That is a great deal... the Galaxy S6 is $250 with the 2 year contract through Telus for comparison. (assuming that is what you got)


----------



## Butters (Apr 20, 2012)

My plan is 62.50 taxes included.. its a Manitoba plan, even though I live in alberta.. went to change for an AB number and the plan would be $85 a month to have a similar plan
with telus

when it expires my understanding is that you can keep it month to month, same rate

i think its better to save monthly, than buying newer expensiver plans

my friend saw a quebec plan for $40 a month, called bell about a dozen times, said he was a member for 10 years..etc.. finally someone agreed to give him the deal, and keep his alberta number!
(guessing with quebecer they have more competition)


----------



## My Own Advisor (Sep 24, 2012)

cainvest said:


> If your current contract period is over you are on a month to month payment (like I am right now) and free to go on another contract at anytime with no fees.


+1


----------



## Sherlock (Apr 18, 2010)

CalgaryPotato said:


> So you want me to pay to replace an iphone 5 with a refurbished iphone 5? I get that I could buy an android cheaper.... that doesn't really solve the problem though.

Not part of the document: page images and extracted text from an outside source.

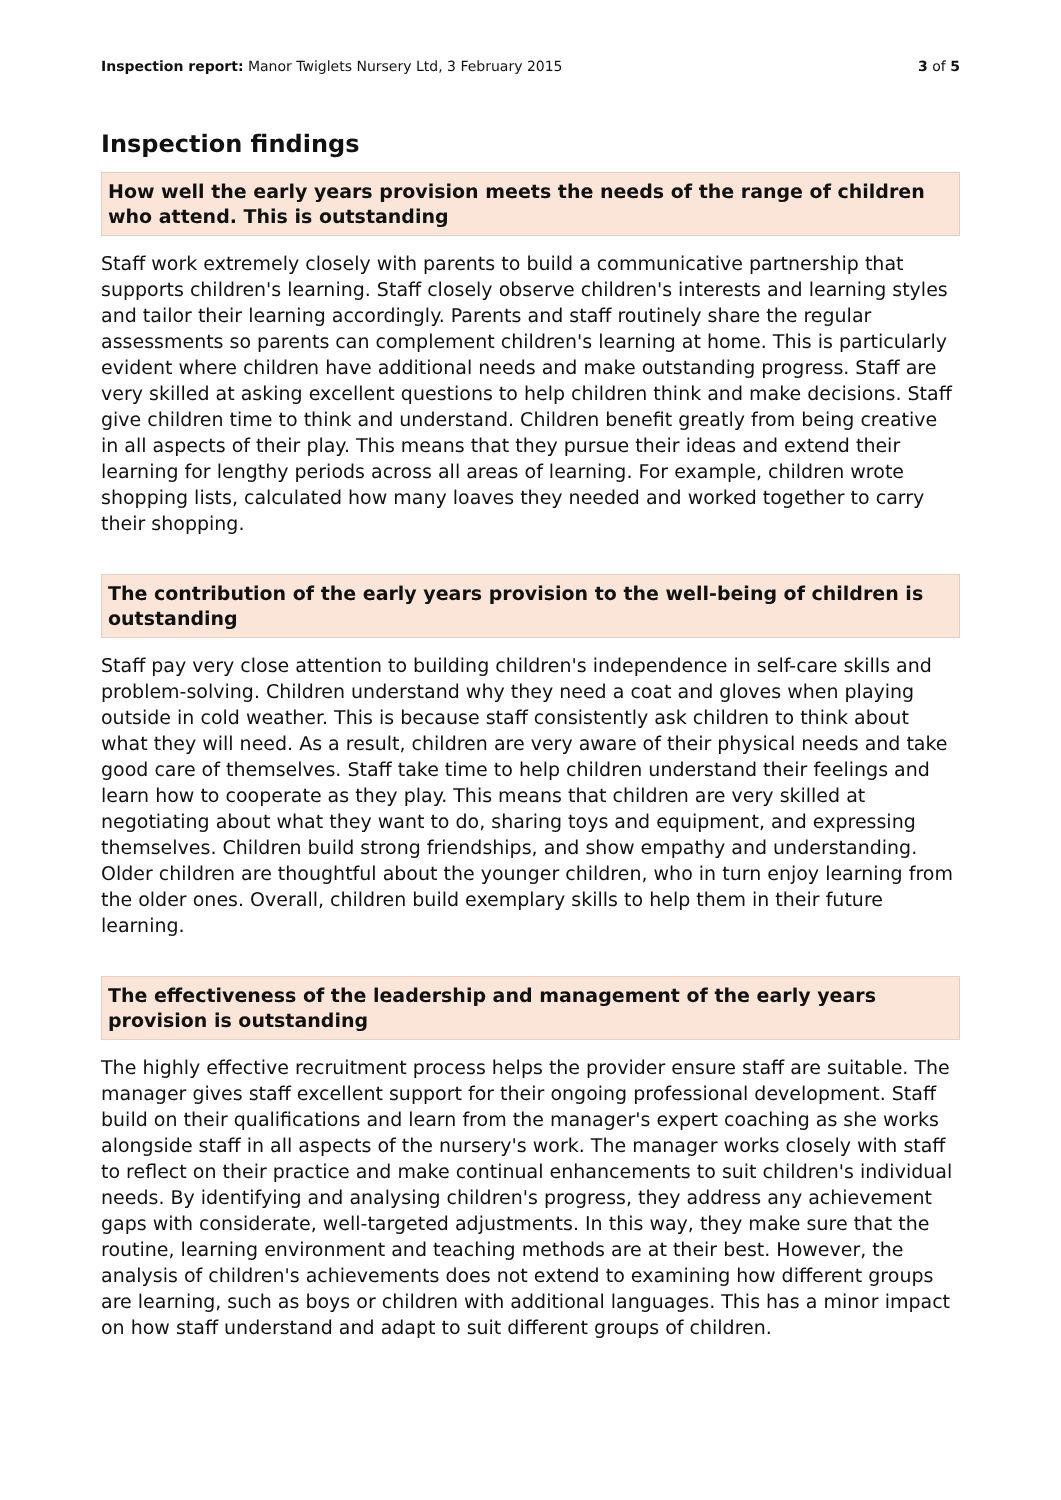Inspection report: Manor Twiglets Nursery Ltd, 3 February 2015 3 of 5
Inspection findings
How well the early years provision meets the needs of the range of children who attend. This is outstanding
Staff work extremely closely with parents to build a communicative partnership that supports children's learning. Staff closely observe children's interests and learning styles and tailor their learning accordingly. Parents and staff routinely share the regular assessments so parents can complement children's learning at home. This is particularly evident where children have additional needs and make outstanding progress. Staff are very skilled at asking excellent questions to help children think and make decisions. Staff give children time to think and understand. Children benefit greatly from being creative in all aspects of their play. This means that they pursue their ideas and extend their learning for lengthy periods across all areas of learning. For example, children wrote shopping lists, calculated how many loaves they needed and worked together to carry their shopping.
The contribution of the early years provision to the well-being of children is outstanding
Staff pay very close attention to building children's independence in self-care skills and problem-solving. Children understand why they need a coat and gloves when playing outside in cold weather. This is because staff consistently ask children to think about what they will need. As a result, children are very aware of their physical needs and take good care of themselves. Staff take time to help children understand their feelings and learn how to cooperate as they play. This means that children are very skilled at negotiating about what they want to do, sharing toys and equipment, and expressing themselves. Children build strong friendships, and show empathy and understanding. Older children are thoughtful about the younger children, who in turn enjoy learning from the older ones. Overall, children build exemplary skills to help them in their future learning.
The effectiveness of the leadership and management of the early years provision is outstanding
The highly effective recruitment process helps the provider ensure staff are suitable. The manager gives staff excellent support for their ongoing professional development. Staff build on their qualifications and learn from the manager's expert coaching as she works alongside staff in all aspects of the nursery's work. The manager works closely with staff to reflect on their practice and make continual enhancements to suit children's individual needs. By identifying and analysing children's progress, they address any achievement gaps with considerate, well-targeted adjustments. In this way, they make sure that the routine, learning environment and teaching methods are at their best. However, the analysis of children's achievements does not extend to examining how different groups are learning, such as boys or children with additional languages. This has a minor impact on how staff understand and adapt to suit different groups of children.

That I'd still be paying more for that android than I would have under the old 3 year plans.
> 
> The 3 year plans never bothered me, that was plenty often enough to replace my phone and at a cheap cost for the latest and greatest. Before smart phones I used to get 4-5 years out of my phone.


I dont' understand why you're replacing an iphone 5? What does it not do that you need to do?


----------



## PrairieGal (Apr 2, 2011)

The big companies are going to get their money one way or the other.

I bought a pay as you go Telus phone that I am using on Koodo for $15/month which includes unlimited texting. I pay for phone minutes on top of that, but since I rarely use any, it costs next to nothing. It suits me.


----------



## CalgaryPotato (Mar 7, 2015)

Sherlock said:


> I dont' understand why you're replacing an iphone 5? What does it not do that you need to do?


We don't have too, which is a big part of my point. A 2 year old phone is still basically cutting edge. 

But if we wait a year before buying another phone, it's still going to be $500 for the newer phone. I know sometimes you can negotiate the price down on plans if you bring your own phone, but it isn't anywhere close to the $20/month that you pay off on your phone per month, when you are on a contract.


----------